▼
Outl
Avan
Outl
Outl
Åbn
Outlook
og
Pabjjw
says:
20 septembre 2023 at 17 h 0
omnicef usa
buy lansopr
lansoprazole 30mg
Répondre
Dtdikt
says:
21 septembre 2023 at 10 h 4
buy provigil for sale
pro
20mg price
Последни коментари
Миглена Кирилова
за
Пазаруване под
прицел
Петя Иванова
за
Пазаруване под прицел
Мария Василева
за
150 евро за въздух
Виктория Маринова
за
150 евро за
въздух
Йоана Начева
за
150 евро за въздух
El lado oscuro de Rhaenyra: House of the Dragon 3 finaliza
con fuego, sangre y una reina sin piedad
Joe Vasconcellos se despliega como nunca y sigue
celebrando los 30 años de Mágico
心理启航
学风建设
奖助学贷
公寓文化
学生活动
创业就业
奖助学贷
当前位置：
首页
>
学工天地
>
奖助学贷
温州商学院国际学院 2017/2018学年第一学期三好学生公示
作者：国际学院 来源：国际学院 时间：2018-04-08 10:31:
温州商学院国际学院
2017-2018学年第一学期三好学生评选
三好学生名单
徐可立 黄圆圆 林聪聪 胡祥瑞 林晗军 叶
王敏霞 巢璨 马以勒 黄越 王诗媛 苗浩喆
▲
▼
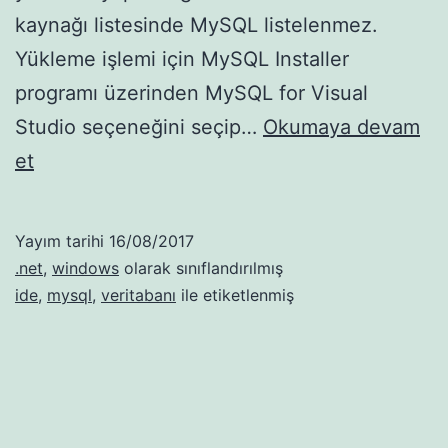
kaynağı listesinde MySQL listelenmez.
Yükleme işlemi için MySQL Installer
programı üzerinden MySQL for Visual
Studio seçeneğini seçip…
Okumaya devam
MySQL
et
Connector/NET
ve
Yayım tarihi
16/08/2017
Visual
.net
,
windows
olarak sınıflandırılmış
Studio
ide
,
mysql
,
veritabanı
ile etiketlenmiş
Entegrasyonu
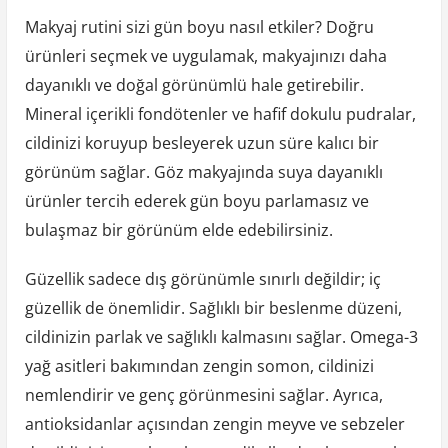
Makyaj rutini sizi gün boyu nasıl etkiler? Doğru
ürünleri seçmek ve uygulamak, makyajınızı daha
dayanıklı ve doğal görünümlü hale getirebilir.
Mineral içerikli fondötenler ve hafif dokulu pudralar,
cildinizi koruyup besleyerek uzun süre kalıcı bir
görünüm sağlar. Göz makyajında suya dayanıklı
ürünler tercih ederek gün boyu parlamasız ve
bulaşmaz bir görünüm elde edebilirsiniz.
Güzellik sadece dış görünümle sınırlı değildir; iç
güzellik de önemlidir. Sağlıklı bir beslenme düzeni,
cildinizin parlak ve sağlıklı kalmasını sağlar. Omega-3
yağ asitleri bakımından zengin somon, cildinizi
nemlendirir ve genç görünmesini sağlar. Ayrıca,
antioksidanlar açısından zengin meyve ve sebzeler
▲
-- Task requirements --
Scan the lines above for "buy lansopr" and for "王敏霞 巢璨 马以勒 黄越 王诗媛 苗浩喆". Repeat exactly the line holding each of them and every line in between.

-- Answer space --
buy lansopr
lansoprazole 30mg
Répondre
Dtdikt
says:
21 septembre 2023 at 10 h 4
buy provigil for sale
pro
20mg price
Последни коментари
Миглена Кирилова
за
Пазаруване под
прицел
Петя Иванова
за
Пазаруване под прицел
Мария Василева
за
150 евро за въздух
Виктория Маринова
за
150 евро за
въздух
Йоана Начева
за
150 евро за въздух
El lado oscuro de Rhaenyra: House of the Dragon 3 finaliza
con fuego, sangre y una reina sin piedad
Joe Vasconcellos se despliega como nunca y sigue
celebrando los 30 años de Mágico
心理启航
学风建设
奖助学贷
公寓文化
学生活动
创业就业
奖助学贷
当前位置：
首页
>
学工天地
>
奖助学贷
温州商学院国际学院 2017/2018学年第一学期三好学生公示
作者：国际学院 来源：国际学院 时间：2018-04-08 10:31:
温州商学院国际学院
2017-2018学年第一学期三好学生评选
三好学生名单
徐可立 黄圆圆 林聪聪 胡祥瑞 林晗军 叶
王敏霞 巢璨 马以勒 黄越 王诗媛 苗浩喆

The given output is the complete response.